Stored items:

============

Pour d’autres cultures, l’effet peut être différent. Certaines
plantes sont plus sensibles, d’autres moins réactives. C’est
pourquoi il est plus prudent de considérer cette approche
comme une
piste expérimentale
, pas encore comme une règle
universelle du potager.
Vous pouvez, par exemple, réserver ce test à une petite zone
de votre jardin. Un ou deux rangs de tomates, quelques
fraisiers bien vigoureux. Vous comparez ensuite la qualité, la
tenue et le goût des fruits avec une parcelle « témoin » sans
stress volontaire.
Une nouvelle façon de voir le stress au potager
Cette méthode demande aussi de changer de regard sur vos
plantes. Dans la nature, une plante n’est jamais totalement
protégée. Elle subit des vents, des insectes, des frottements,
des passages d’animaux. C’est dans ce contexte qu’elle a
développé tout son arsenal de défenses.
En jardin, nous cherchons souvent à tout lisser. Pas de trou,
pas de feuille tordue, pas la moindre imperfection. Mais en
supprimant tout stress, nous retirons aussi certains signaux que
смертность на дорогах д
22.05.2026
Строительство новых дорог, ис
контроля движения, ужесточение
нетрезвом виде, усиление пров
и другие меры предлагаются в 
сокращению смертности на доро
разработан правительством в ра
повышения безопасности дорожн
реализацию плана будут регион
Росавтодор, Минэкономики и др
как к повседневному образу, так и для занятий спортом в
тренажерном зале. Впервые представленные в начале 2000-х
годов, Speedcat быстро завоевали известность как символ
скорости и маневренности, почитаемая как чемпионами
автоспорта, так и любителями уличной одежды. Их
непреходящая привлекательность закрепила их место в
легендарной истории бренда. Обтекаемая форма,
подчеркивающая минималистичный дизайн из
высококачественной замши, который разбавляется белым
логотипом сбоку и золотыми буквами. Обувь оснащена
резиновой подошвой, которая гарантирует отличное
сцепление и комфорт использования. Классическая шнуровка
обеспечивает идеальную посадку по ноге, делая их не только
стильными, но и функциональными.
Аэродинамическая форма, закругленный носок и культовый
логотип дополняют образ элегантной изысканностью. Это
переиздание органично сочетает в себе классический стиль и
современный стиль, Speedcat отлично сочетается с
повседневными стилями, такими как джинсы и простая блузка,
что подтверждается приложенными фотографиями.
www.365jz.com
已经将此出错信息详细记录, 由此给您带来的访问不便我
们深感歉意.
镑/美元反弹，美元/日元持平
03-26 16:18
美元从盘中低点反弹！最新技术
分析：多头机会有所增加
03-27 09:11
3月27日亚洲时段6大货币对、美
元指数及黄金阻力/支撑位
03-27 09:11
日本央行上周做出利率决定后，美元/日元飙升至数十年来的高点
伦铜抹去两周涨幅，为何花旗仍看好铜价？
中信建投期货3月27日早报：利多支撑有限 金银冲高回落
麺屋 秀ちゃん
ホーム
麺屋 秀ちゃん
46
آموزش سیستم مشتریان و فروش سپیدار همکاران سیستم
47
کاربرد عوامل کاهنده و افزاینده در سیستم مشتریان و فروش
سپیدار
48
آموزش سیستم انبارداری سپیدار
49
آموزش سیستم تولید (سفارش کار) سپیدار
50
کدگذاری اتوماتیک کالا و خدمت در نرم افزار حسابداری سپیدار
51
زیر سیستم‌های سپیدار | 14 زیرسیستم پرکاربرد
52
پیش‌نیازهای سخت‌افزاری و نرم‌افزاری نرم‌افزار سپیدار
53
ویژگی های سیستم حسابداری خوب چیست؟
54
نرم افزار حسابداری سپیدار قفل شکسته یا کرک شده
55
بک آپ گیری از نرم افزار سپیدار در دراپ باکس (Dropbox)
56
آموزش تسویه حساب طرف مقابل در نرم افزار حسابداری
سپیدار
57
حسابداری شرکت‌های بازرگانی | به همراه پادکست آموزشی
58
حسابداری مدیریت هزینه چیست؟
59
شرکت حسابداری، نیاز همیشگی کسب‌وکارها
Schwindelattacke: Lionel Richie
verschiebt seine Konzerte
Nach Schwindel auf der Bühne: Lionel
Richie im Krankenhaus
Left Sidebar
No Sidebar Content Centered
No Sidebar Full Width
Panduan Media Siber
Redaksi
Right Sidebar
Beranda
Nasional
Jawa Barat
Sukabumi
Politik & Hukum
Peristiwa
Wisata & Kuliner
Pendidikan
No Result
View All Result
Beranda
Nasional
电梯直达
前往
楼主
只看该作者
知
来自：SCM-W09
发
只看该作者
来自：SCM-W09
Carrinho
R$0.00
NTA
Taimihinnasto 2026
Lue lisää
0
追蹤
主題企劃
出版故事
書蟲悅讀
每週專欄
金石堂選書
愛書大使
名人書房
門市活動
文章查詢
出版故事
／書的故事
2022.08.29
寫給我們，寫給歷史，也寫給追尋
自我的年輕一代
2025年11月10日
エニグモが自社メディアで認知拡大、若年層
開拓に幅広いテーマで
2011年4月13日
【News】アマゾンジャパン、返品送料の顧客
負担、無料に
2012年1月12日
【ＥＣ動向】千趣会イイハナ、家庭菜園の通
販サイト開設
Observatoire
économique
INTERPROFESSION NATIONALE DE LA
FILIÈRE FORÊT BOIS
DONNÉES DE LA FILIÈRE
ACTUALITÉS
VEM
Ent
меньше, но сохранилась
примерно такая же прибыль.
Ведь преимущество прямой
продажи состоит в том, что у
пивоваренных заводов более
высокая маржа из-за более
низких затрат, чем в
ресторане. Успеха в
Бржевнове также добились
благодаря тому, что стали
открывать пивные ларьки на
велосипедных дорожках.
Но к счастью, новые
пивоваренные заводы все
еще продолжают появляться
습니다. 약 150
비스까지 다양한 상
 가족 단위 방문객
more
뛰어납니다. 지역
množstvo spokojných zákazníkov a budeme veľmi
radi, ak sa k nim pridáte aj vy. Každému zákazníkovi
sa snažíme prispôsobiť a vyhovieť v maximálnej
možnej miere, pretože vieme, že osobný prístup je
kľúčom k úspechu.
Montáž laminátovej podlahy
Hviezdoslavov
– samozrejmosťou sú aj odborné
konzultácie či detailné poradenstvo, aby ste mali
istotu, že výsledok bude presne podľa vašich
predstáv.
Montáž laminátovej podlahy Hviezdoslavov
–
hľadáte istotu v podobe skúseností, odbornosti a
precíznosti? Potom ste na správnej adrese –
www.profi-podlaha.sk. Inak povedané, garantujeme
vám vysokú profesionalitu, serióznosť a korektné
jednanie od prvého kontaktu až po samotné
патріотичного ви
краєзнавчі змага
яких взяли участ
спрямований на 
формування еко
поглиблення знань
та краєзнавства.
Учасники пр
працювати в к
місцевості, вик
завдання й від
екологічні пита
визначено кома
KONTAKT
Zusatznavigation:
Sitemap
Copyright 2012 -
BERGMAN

============

Task item: Copy exactly the stretch of data above from the line with "développé tout son arsenal de défenses." through the line with "годов, Speedcat быстро", and omit all other lines.

Output of the task:
développé tout son arsenal de défenses.
En jardin, nous cherchons souvent à tout lisser. Pas de trou,
pas de feuille tordue, pas la moindre imperfection. Mais en
supprimant tout stress, nous retirons aussi certains signaux que
смертность на дорогах д
22.05.2026
Строительство новых дорог, ис
контроля движения, ужесточение
нетрезвом виде, усиление пров
и другие меры предлагаются в 
сокращению смертности на доро
разработан правительством в ра
повышения безопасности дорожн
реализацию плана будут регион
Росавтодор, Минэкономики и др
как к повседневному образу, так и для занятий спортом в
тренажерном зале. Впервые представленные в начале 2000-х
годов, Speedcat быстро завоевали известность как символ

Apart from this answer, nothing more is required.